Farming strike not an option
By Benjamin Wileman
Published: Monday, October 12, 2009
Kansas State Collegian
What if America's farmers went on strike?
What would happen?
Strikes are not an uncommon tool used, mostly by union organizations, to force the hand of companies they work for to come to the bargaining table and solve issues important to them. Several industries have used this practice, or threats of it, somewhat routinely - like the auto, airline, and package delivery industries. Recent farmer-based strikes in South America and Europe and conversations with U.S. producers got me thinking about what would happen if America's farmers went on strike.
As with many strikes, timing is important. The goal is to exert as much leverage on the company as possible so the company is inclined to negotiate quicker and with more concessions in order to not disrupt production or service at a key time. Such is often the case in the airline industry just before peak travel times around the holidays.

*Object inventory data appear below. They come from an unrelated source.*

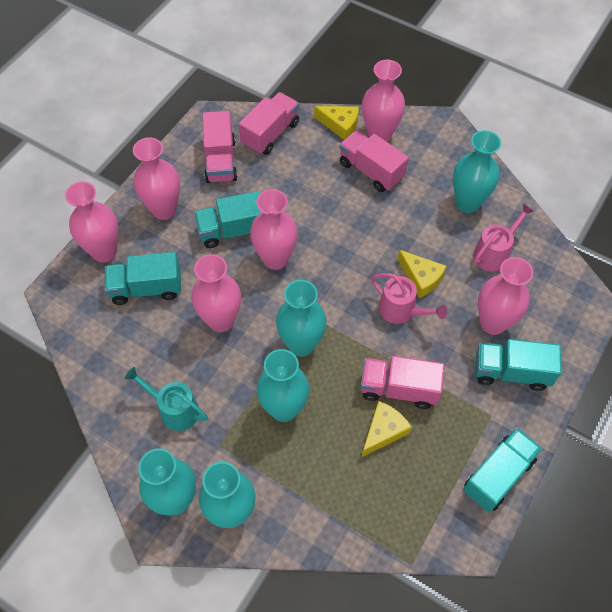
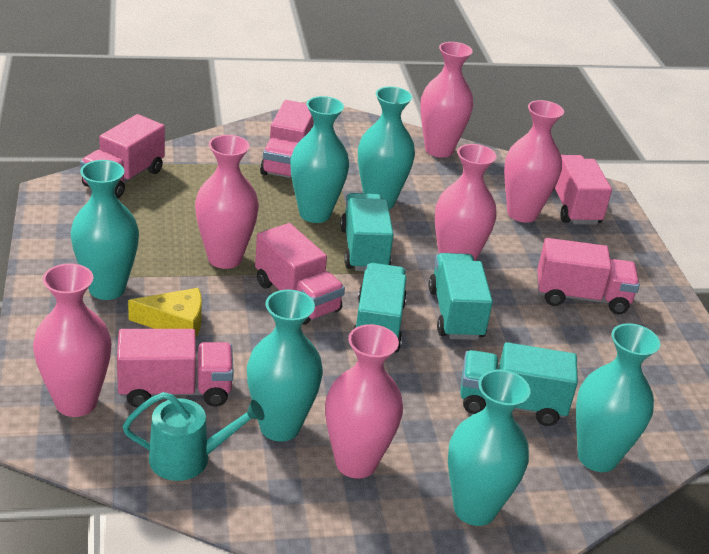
pink truck: 4 -> 6
pink watering can: 2 -> 0
turquoise vase: 5 -> 6
yellow cheese: 3 -> 1

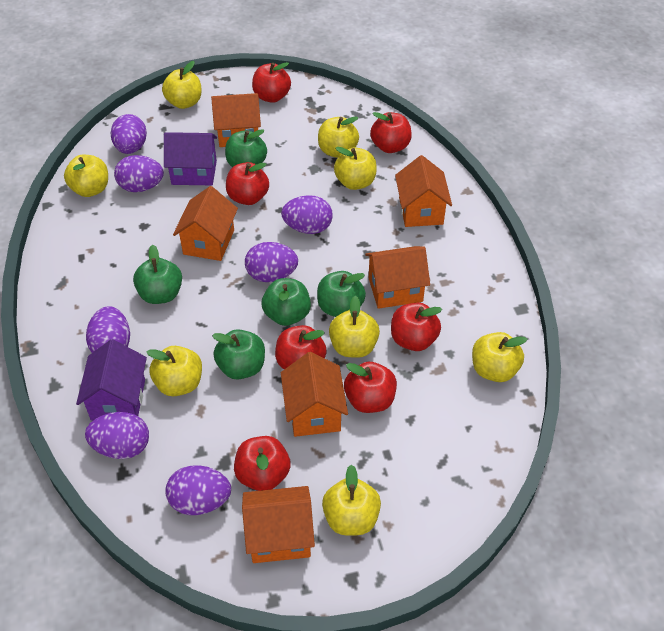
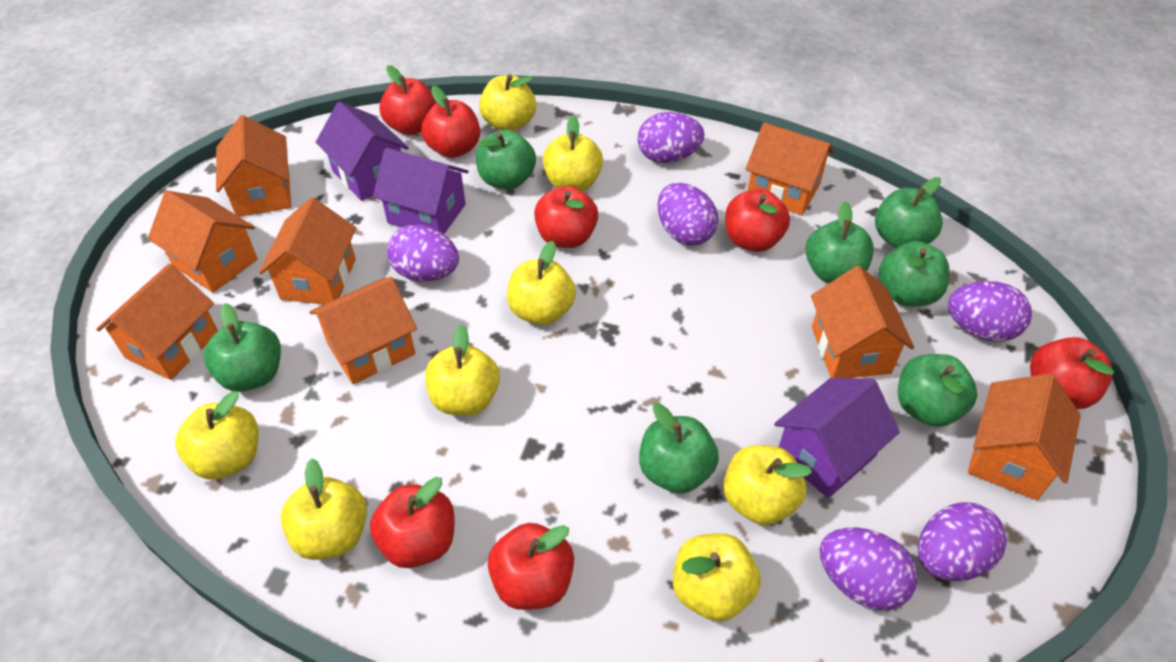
green apple: 5 -> 7
orange house: 6 -> 8
purple egg: 7 -> 6
purple house: 2 -> 3

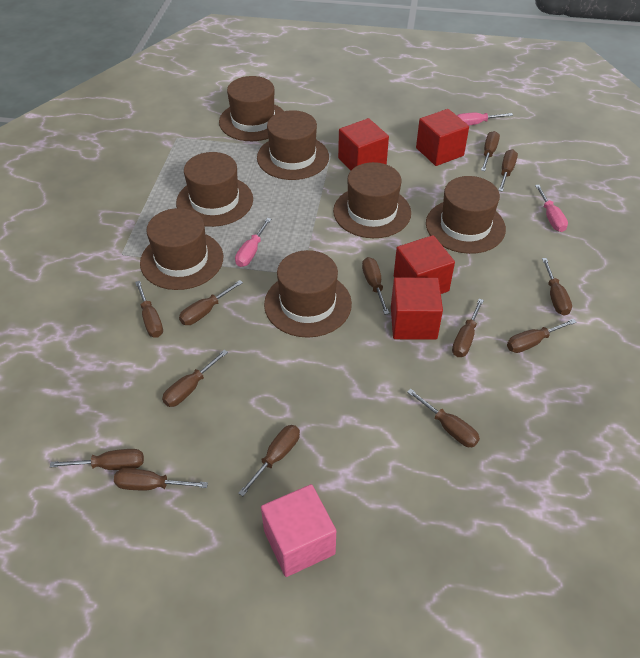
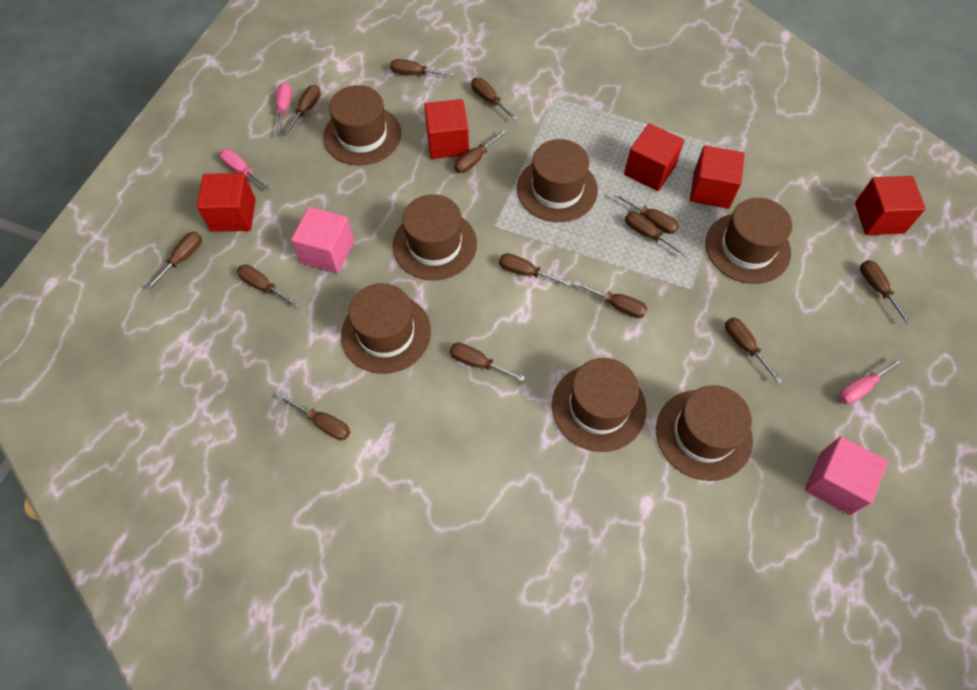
brown screwdriver: 13 -> 14
pink cube: 1 -> 2
red cube: 4 -> 5

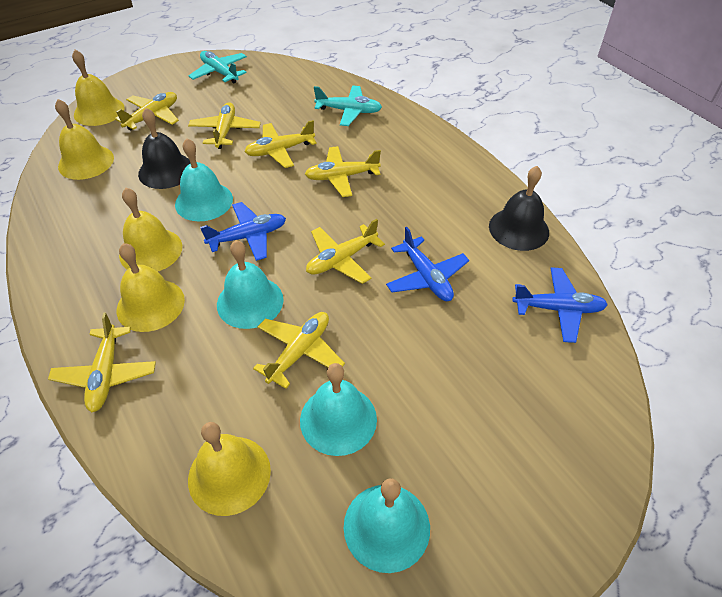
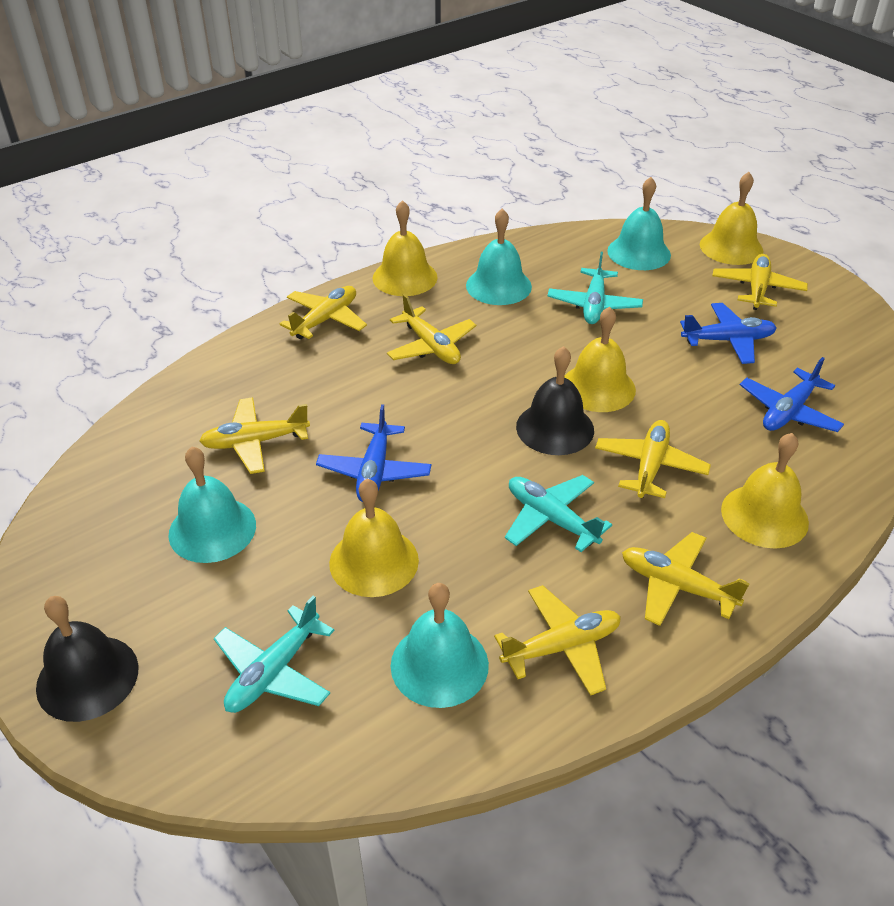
turquoise plane: 2 -> 3

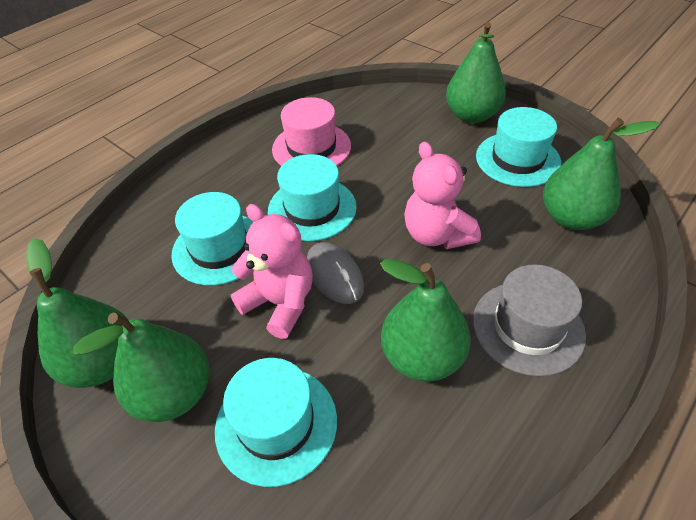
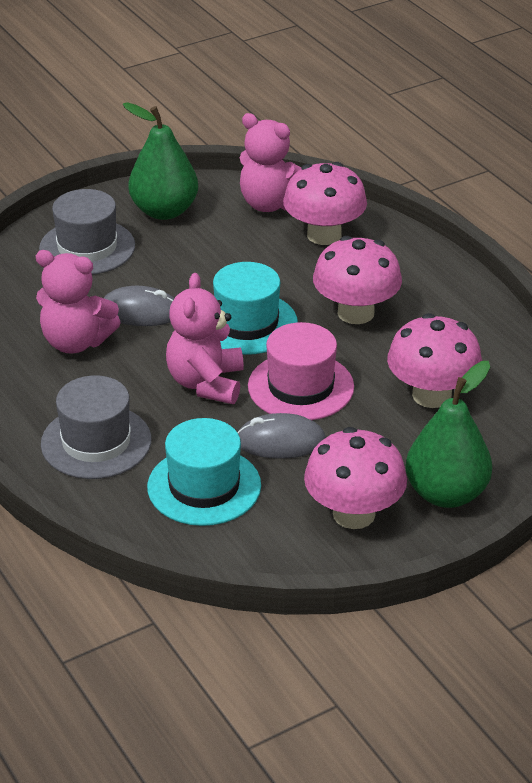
green pear: 5 -> 2
grey hat: 1 -> 2
grey mouse: 1 -> 2
pink mushroom: 0 -> 4
pink teddy bear: 2 -> 3
turquoise hat: 4 -> 2

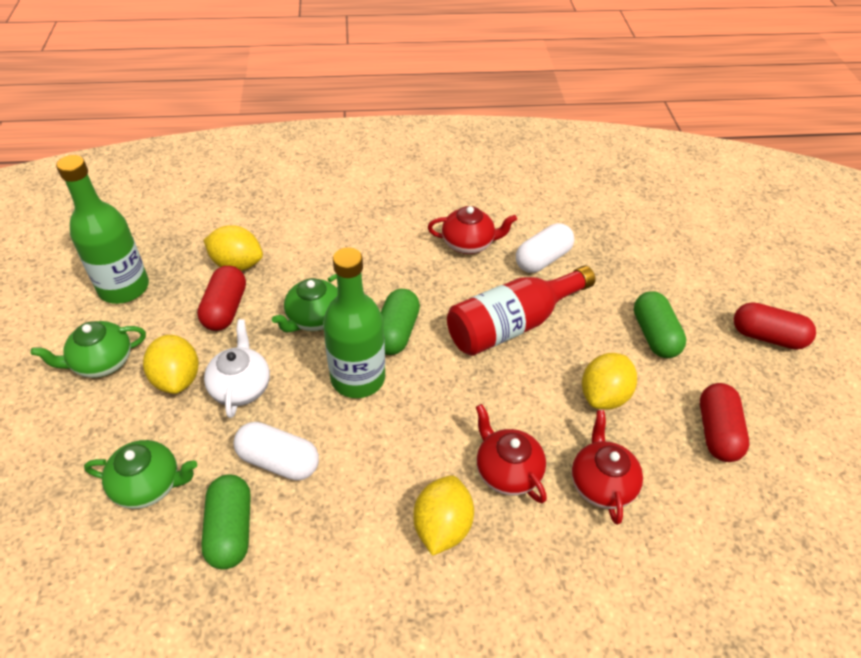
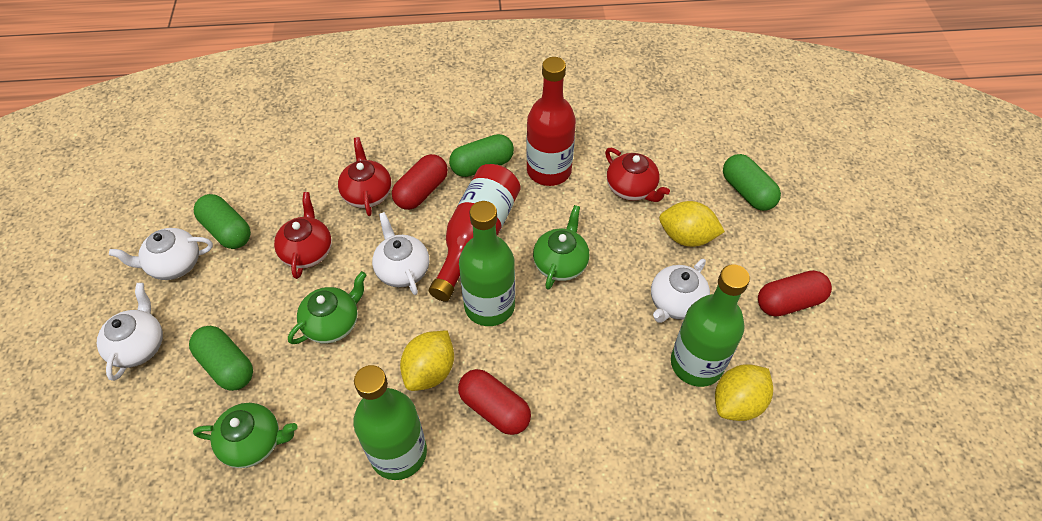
green bottle: 2 -> 3
green capsule: 3 -> 4
red bottle: 1 -> 2
white capsule: 2 -> 0
white teapot: 1 -> 4
yellow lemon: 4 -> 3

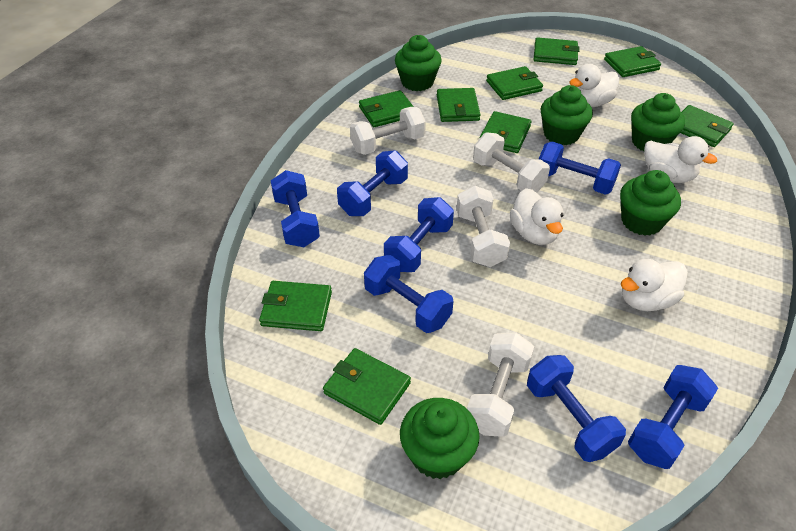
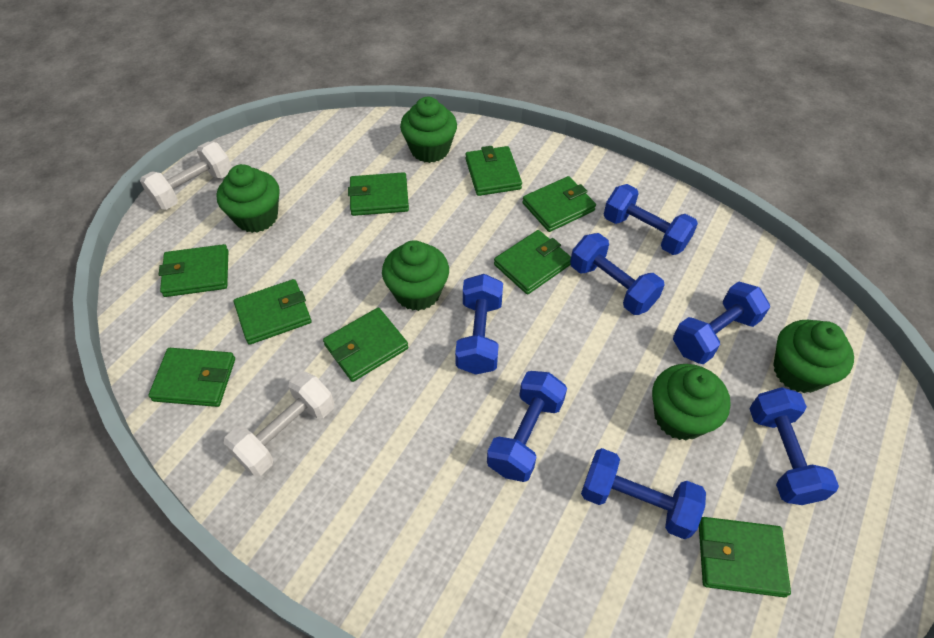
white duck: 4 -> 0
white dumbbell: 4 -> 2

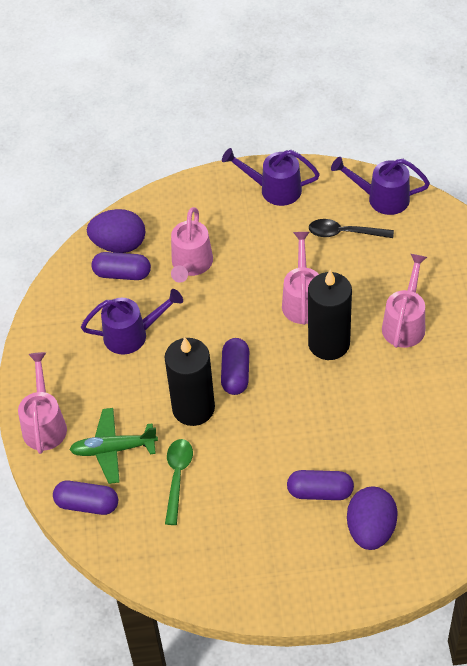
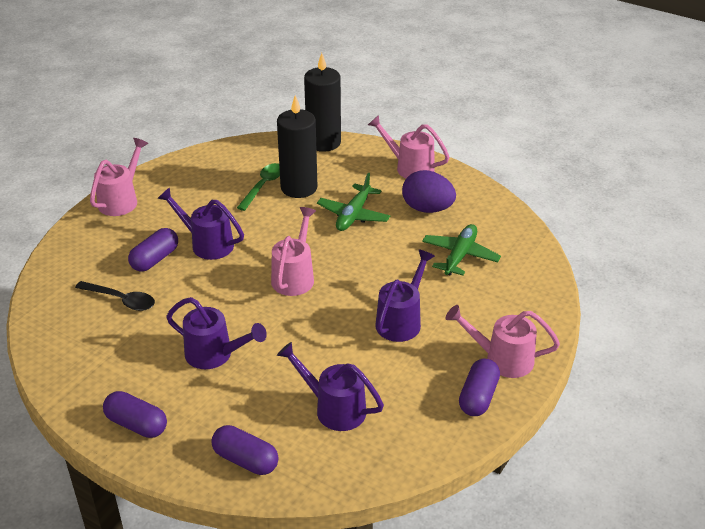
green plane: 1 -> 2
purple egg: 2 -> 1
purple watering can: 3 -> 4

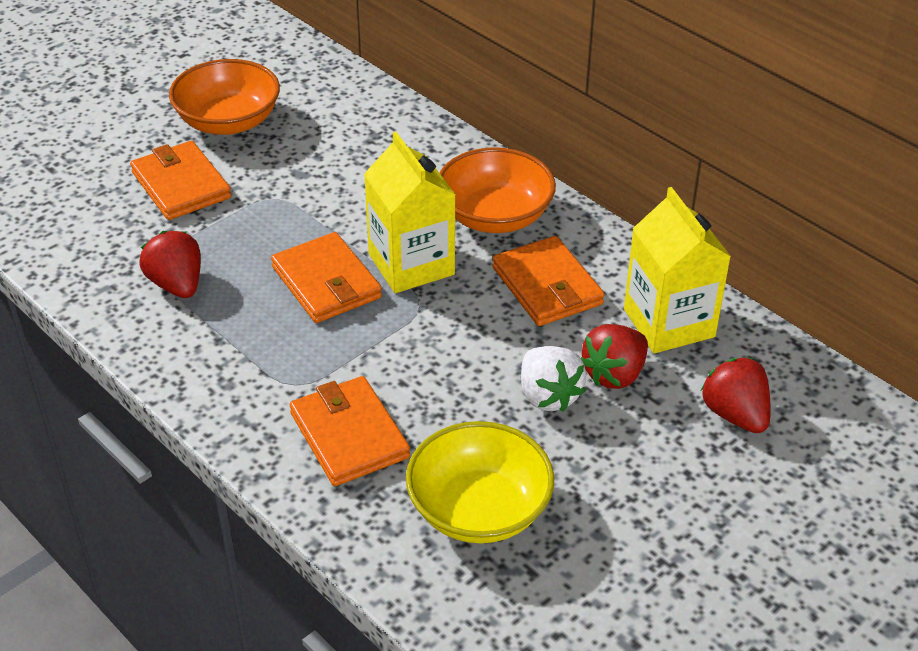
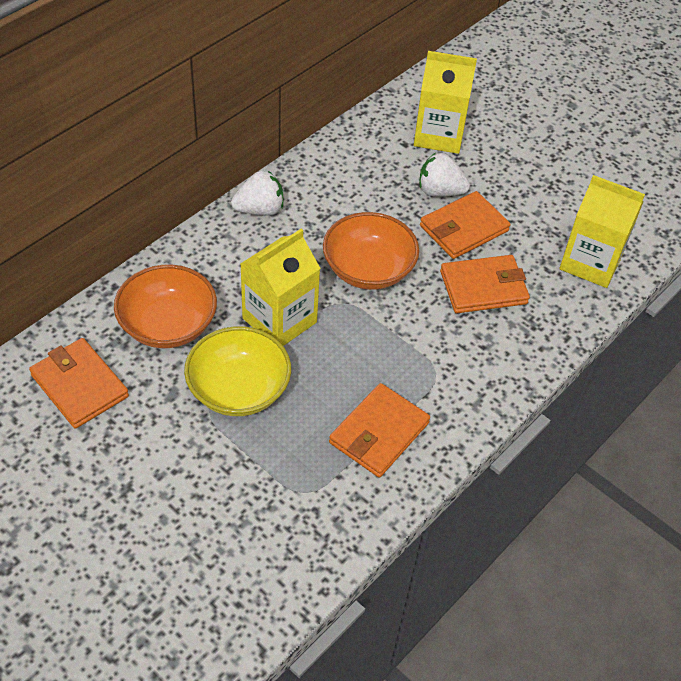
red strawberry: 3 -> 0
white strawberry: 1 -> 2
yellow carton: 2 -> 3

In the case of farming, the key times for the largest crops (corn and soybeans) would be the spring planting and the fall harvest. Let's say then, for this discussion, that the farmers chose May and June to strike. What would that look like? Read More
I’ve shared a few articles coming from our college newspapers across the country that displayed the sometimes unbelievable lack of understanding about food production. Because of that, it’s also important for me to share with you the good things that are being said. The K-State Collegian was one of the papers that featured a pro-vegetarian piece that featured some incredible half-truths and unresearched misconceptions about agriculture. The only way to combat these misunderstandings is to pull ourselves up by the boot straps and do it ourselves. This column by Dr. Wileman is a good example of that. It’s easy for most people to take for granted that there will always bee food on the shelves and he sheds some light on the amount of dedication and work it takes to make that happen.